*What you will do*.
**a.** Echo the passage on medieval Paris word for word, starting at "Louis IX built" and ending at "spanned two centuries.".
**b.** For each statement, say yes or no on whether the passage on medieval Paris agrees with it, quoting the deciding words: (i) Pope Alexander III laid the first foundation stones of the new cathedral in 1163. (ii) The Sainte-Chapelle took two centuries to build. (iii) Charles V moved his residence first to the Louvre Palace.

*Excerpted text*.
# # # #

Louis IX built his new chapel, the jewel-like Sainte-Chapelle, between 1242 and 1248. During the same period, the most famous landmark of the island was constructed: the cathedral of Notre-Dame de Paris. An earlier cathedral, the Cathedral of Saint-Étienne, had been constructed in the Romanesque style. In 1160, the bishop of Paris, Maurice de Sully, began construction of a cathedral in the new Gothic style, to match the magnificence of the palace. The first stones of the foundation of the new cathedral were laid by Pope Alexander III, in 1163. Its construction spanned two centuries.

During this period, new streets and houses were constructed on the island, which became more and more densely populated. The crowding of the island, and the resulting problems of narrow streets jammed with traffic, pollution, and foul smells, caused the Kings of France to search for a new residence. A rebellion of the Parisians in 1358, led by Étienne Marcel, the provost of the merchants, at a time when the French King was a hostage of the English, caused the next King, Charles V of France, to move his residence to the edge of the city: first to the Hôtel Saint-Pol, then to the Bastille, and finally to the Louvre Palace.

# # # #

*Items listed in a dataset*.
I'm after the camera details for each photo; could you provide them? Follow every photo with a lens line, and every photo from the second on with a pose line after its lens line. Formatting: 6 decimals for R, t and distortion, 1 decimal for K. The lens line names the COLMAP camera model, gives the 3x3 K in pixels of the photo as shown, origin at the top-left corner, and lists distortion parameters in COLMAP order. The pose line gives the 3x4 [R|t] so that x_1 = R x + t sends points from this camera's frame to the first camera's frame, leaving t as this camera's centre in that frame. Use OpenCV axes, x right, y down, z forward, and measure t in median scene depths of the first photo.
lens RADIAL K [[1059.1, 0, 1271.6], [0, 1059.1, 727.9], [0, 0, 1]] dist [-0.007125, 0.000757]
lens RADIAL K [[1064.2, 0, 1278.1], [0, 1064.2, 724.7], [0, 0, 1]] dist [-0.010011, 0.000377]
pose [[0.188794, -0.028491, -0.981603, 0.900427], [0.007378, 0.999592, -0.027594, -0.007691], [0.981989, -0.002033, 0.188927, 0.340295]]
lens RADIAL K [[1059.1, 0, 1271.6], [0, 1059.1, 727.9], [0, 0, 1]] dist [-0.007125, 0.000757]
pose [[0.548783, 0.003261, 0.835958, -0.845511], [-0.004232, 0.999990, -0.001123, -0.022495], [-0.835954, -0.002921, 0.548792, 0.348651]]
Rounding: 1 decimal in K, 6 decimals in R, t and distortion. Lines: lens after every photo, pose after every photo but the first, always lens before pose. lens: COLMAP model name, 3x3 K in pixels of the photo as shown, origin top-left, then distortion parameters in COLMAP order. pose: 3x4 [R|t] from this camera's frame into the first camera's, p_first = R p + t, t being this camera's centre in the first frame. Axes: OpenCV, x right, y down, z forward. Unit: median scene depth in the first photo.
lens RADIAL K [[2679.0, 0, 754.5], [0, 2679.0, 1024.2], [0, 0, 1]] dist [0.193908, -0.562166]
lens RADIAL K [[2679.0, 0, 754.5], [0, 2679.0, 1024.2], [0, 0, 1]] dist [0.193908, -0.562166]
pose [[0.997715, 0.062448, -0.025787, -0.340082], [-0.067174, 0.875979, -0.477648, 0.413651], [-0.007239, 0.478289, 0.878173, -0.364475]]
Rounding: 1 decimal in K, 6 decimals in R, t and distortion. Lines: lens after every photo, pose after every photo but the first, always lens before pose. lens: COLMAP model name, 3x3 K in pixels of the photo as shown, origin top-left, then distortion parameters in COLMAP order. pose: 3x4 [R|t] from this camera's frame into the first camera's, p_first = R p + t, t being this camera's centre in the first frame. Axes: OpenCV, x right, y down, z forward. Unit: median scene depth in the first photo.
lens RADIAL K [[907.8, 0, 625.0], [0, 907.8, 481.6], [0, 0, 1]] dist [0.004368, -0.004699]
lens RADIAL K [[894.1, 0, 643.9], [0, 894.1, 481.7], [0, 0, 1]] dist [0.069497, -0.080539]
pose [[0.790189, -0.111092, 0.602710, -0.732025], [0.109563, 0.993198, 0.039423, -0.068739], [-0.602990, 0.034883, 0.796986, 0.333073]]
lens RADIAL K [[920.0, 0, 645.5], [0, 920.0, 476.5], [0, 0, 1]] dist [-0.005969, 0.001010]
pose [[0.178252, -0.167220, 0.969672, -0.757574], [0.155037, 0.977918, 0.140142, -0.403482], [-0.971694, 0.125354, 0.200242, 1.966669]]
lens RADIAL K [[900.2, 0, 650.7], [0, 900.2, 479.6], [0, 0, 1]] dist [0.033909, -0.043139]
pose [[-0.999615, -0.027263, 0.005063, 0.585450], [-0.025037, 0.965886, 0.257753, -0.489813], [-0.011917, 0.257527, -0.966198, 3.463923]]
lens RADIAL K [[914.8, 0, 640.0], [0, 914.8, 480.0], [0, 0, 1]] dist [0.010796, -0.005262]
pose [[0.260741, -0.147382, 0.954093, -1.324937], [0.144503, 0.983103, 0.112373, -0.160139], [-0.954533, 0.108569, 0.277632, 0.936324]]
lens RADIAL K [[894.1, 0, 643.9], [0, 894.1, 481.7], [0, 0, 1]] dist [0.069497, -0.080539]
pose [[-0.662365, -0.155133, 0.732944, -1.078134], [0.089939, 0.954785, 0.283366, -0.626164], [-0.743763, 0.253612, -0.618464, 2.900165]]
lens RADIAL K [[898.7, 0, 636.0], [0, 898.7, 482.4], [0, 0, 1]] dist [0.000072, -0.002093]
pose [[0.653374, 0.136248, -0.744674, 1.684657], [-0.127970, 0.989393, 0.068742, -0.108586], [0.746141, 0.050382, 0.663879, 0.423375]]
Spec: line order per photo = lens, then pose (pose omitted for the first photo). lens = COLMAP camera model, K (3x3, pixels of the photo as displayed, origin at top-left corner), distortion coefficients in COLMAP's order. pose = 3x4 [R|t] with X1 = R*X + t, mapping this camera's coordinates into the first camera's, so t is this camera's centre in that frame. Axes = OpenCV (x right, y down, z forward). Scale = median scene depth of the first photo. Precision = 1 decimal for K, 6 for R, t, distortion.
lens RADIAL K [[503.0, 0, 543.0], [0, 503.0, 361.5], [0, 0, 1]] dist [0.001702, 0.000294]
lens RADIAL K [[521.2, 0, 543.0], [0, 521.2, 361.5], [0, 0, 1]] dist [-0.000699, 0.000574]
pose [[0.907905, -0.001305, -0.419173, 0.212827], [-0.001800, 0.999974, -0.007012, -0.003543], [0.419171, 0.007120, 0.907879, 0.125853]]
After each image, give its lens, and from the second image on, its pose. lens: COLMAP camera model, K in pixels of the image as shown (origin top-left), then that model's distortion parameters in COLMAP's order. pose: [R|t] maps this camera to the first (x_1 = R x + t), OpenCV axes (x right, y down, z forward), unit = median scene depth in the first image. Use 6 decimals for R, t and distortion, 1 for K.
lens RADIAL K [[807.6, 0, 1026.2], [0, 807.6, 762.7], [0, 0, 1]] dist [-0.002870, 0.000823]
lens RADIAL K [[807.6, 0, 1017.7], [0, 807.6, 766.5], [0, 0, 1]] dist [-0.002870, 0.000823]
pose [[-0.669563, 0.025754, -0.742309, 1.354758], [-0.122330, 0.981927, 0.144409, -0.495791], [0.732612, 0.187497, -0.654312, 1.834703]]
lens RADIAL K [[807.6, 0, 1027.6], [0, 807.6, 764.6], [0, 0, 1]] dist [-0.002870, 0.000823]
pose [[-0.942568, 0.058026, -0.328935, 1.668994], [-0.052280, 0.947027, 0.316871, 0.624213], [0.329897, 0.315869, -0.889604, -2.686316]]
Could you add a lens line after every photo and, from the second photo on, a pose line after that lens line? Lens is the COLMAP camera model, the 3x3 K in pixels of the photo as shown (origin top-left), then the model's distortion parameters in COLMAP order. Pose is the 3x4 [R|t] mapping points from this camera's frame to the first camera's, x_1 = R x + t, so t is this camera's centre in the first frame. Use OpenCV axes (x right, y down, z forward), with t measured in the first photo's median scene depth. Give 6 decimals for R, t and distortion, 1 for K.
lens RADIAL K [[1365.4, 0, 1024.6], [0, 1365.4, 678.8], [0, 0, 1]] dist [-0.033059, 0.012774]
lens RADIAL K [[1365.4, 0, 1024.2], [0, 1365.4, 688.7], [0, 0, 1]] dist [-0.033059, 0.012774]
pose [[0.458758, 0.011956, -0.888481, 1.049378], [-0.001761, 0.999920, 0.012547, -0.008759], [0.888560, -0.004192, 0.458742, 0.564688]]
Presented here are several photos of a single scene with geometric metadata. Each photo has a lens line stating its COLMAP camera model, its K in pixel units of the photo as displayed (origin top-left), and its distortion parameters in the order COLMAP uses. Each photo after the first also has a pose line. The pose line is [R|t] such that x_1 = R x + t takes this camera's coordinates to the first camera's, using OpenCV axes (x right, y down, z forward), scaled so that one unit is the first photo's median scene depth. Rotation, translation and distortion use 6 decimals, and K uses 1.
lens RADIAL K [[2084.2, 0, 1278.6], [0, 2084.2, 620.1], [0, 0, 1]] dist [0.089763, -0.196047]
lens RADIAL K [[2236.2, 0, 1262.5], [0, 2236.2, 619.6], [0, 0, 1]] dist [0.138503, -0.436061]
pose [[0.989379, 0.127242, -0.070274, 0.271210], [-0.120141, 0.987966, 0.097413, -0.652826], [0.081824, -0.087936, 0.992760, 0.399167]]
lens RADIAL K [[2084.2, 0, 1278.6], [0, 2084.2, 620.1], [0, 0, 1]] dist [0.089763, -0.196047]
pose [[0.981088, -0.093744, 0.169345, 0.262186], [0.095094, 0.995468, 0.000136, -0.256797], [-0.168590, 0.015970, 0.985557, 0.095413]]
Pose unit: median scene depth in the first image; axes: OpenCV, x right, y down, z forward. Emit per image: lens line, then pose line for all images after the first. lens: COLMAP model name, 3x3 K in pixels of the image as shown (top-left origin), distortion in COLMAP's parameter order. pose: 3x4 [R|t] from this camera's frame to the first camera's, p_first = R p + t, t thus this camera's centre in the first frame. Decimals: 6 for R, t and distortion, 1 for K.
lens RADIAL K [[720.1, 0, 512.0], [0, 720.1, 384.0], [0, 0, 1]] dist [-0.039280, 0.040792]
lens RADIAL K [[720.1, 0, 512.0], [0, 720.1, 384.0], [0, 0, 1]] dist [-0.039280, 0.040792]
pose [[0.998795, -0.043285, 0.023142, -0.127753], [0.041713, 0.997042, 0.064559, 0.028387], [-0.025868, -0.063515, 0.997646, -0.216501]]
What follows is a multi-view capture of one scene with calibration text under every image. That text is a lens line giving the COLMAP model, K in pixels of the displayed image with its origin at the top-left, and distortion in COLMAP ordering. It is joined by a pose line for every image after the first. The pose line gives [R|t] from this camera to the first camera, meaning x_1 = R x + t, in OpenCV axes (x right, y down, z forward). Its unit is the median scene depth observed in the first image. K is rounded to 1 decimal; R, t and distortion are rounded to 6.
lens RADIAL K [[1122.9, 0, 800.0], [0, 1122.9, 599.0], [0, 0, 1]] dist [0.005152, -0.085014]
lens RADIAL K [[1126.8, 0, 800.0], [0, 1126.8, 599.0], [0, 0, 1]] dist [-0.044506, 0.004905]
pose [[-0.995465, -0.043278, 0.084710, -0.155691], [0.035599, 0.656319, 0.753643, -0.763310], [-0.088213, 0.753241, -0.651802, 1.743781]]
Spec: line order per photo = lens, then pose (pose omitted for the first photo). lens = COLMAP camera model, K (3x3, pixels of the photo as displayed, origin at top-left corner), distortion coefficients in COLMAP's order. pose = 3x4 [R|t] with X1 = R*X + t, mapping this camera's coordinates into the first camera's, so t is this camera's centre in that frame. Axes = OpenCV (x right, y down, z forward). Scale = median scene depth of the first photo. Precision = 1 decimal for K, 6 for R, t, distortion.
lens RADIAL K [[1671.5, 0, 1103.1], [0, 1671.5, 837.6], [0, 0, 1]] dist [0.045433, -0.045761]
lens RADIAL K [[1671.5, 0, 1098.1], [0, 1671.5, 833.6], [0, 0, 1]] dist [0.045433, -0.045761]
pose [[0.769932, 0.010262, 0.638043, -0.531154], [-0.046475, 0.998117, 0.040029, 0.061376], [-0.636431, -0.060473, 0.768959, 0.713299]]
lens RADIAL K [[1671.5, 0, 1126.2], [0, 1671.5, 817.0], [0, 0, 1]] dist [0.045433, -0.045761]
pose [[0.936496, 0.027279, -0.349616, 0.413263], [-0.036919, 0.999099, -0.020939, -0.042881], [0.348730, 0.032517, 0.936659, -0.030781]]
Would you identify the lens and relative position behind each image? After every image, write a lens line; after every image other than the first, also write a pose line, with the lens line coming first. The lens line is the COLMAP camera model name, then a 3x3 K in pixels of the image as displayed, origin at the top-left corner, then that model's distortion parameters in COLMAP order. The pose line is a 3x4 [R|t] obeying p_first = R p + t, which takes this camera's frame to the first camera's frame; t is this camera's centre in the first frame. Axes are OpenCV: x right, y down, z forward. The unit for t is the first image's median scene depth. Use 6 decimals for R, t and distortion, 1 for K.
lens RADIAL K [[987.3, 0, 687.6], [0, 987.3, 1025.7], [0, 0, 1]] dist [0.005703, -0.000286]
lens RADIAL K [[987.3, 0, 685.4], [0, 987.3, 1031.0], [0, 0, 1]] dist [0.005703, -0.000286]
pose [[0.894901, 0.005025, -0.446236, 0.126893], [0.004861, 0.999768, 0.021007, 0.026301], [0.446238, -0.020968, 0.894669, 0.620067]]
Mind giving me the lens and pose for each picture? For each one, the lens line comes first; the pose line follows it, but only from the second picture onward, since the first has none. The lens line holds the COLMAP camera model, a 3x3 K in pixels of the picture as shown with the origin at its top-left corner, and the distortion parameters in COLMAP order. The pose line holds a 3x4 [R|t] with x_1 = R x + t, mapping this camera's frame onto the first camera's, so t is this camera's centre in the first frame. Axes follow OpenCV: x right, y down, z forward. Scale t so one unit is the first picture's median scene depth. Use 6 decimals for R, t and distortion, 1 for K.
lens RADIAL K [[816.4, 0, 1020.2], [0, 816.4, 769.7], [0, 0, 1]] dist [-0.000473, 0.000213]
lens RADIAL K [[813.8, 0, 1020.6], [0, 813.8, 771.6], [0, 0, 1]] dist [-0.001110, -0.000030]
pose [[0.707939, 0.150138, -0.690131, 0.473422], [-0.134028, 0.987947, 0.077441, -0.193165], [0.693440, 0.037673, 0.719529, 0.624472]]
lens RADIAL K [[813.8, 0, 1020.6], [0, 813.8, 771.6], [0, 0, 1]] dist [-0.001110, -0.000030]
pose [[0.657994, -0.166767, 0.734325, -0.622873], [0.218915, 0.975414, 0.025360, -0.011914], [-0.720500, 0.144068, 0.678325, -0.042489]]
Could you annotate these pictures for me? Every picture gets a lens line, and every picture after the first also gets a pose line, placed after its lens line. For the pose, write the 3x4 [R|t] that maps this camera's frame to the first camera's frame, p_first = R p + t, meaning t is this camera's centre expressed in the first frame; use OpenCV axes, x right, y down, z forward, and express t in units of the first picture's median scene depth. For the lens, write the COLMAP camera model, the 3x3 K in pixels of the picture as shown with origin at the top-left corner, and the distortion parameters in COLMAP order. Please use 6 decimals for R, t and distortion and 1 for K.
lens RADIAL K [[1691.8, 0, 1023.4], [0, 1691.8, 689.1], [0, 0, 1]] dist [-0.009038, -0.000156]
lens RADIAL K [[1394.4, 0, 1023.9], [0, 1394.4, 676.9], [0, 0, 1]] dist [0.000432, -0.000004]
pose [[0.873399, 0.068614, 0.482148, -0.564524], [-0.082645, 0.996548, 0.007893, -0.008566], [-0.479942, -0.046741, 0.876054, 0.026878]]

# # # #

*Responses for each task*.
**a.**
Louis IX built his new chapel, the jewel-like Sainte-Chapelle, between 1242 and 1248. During the same period, the most famous landmark of the island was constructed: the cathedral of Notre-Dame de Paris. An earlier cathedral, the Cathedral of Saint-Étienne, had been constructed in the Romanesque style. In 1160, the bishop of Paris, Maurice de Sully, began construction of a cathedral in the new Gothic style, to match the magnificence of the palace. The first stones of the foundation of the new cathedral were laid by Pope Alexander III, in 1163. Its construction spanned two centuries.

**b.**
(i) Yes: "The first stones of the foundation of the new cathedral were laid by Pope Alexander III, in 1163."
(ii) No: "Louis IX built his new chapel, the jewel-like Sainte-Chapelle, between 1242 and 1248."
(iii) No: "first to the Hôtel Saint-Pol, then to the Bastille, and finally to the Louvre Palace."